* _INSTRUCTION_
A faithful copy of all the records is needed, with the pictures omitted.

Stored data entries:
━━━━━━━━━━━━━━━━━━━━━━━━━━━━━━
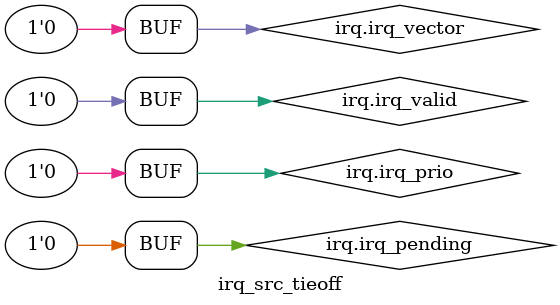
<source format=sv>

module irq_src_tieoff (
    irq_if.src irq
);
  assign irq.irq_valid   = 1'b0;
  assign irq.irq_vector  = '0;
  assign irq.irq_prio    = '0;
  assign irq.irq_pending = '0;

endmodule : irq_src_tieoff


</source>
━━━━━━━━━━━━━━━━━━━━━━━━━━━━━━
* _ANSWER SPACE_
<source format=sv>

module irq_src_tieoff (
    irq_if.src irq
);
  assign irq.irq_valid   = 1'b0;
  assign irq.irq_vector  = '0;
  assign irq.irq_prio    = '0;
  assign irq.irq_pending = '0;

endmodule : irq_src_tieoff


</source>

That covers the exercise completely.